L’Heritage (The Legacy) is directed by Géla Babluani (13) and Temur Babluaniis. Like Milk & Opium, it's a tale of a cultural clash between city and country folk but this time the stakes are upped with a cross country language barrier. The production is from France and The Republic of Georgia. Three friends from France (filmmakers/reporters… it’s not clear. At any rate they like to film things) are traveling to Georgia on personal business. One of them, played by the fine Gallic actress Sylvie Testud, has inherited land there. Because they don't speak the language they bring along a translator. During their long bus ride through the mountains they become distracted by a perplexing local mountain folk story involving a young man (George Babluani, the directors brother) and his grandfather who are traveling on their bus with an empty casket. The French trio begin asking questions. The answer do not satisfy but merely serve to amplify their curiousity. They begin to take intrusive action to prevent what they see as an avoidable tragedy. The strength of this curious and shifting movie is that you’re never really quite sure who the story is about, what the best course of action is, or even whose side to be on. This puts the moviegoer right on the bus with its almost comically odd assortment of characters.
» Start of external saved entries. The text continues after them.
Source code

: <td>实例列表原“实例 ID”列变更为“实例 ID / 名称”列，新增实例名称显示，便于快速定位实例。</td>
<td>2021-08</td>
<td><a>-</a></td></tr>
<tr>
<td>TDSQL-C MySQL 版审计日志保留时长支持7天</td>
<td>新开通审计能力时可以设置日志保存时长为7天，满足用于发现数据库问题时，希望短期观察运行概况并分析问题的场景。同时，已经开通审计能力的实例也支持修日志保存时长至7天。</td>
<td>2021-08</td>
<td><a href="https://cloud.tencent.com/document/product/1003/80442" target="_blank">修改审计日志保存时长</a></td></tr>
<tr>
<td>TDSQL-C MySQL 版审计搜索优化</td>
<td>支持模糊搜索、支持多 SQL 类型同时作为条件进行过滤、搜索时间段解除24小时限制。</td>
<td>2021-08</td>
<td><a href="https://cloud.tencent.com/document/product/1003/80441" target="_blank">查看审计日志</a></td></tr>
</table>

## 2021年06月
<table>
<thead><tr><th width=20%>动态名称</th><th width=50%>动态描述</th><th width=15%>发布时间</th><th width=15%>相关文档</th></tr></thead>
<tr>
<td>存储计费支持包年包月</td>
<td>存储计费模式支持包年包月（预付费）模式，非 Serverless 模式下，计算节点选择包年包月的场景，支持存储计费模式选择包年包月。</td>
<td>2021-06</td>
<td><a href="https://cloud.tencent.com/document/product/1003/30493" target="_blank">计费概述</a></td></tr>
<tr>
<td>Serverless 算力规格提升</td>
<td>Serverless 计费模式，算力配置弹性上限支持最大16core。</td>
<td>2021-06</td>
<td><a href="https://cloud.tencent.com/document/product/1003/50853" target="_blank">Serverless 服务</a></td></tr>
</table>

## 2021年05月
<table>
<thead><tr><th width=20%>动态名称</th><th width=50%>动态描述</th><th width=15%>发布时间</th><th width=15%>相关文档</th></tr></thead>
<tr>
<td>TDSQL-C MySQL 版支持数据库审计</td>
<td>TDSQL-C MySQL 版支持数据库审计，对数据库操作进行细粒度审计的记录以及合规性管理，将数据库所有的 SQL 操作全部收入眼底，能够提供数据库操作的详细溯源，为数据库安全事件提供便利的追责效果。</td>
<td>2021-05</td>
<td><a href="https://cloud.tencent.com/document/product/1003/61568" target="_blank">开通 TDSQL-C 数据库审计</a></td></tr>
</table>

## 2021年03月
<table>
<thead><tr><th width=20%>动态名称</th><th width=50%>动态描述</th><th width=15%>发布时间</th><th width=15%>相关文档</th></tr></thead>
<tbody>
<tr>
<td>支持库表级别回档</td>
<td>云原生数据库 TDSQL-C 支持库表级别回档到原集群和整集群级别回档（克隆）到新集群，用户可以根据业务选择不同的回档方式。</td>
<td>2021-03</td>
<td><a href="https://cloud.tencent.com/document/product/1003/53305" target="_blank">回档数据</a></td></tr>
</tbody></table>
There's even a mute salesman, a stranger to most of them, who gets plenty of camera time.

Though the movie begins with the translator, years of traditional narrative structures in my head misled me into believing that L'Heritage (The Legacy) was about the French cast. Still, I felt the film pulling away from there subtly during the running time, perhaps in judgment of their actions? Is the story actually about the grandson on his morbid journey? He’s shot in close-ups so tight I wondered if it was a conscious choice to pull you into his largely unexplored life and make it his movie or because he looks like this. The camera loves him. Eventually I came to grips with the realization that all of the lives within L'Heritage are unexplored. The story is in the gaps and the frisson between them. Gradually the film circles back to the French translator on whom it began and makes its statement, somewhat the opposite of Milk and Opium’s I think: stay where you are. The translator stays right where he is, but true to the movies quirky textures, that's right where the story was: in the gaps.

*

So what have I learned so far on this off-hollywood adventure? I’ve learned that though I follow all types of cinema as best I can, I need a larger dose of non-mainstream films than I’ve been giving myself. Time to readjust my movie diet. Even when these foreign language entries have rather obvious thesis or rather unfortunate budgets there’s still a certain ambiguity of feeling in them that Hollywood can’t ever approximate. A little ambiguity can be sweet salve for the jaded moviegoer.

If you missed the previous festival installment just click the label below

5 comments:

Anonymous said...

Rating for L'Héritage? I thought it was delightful, very interesting and well made. 8/10

NATHANIEL R said...

i'm reconsidering "grading" lately. partially because everything i've seen is in the B- to B+ range and I'm like 'what. How can this be'?

Anonymous said...

Maybe nothing is that good? Although I do feel that The Namesake grade is a tad lower than it ought to be. C+? Are you serious?

Someone doesn't like Bollywood, they all aren't 4 hours long...sometimes 3, sometimes 2.5...but they are long and awesome to watch. That's entertainment, without a doubt. Just out of curiosity, how many "Bollywood" movies have you seen, Nate?

NATHANIEL R said...

not that many.

and i do actually like the ones i've seen. i was just noting that this was definitely not of that variety despite being basically a musical

Anonymous said...

They are called "Hoosiers" - not "Indianians" - ok - the constant changes in the photo strip at the top of the blog page is a source of great fascination to me - who will be there each day - but truly - give us back Brad - I enjoyed a small daily dose of the cutie!!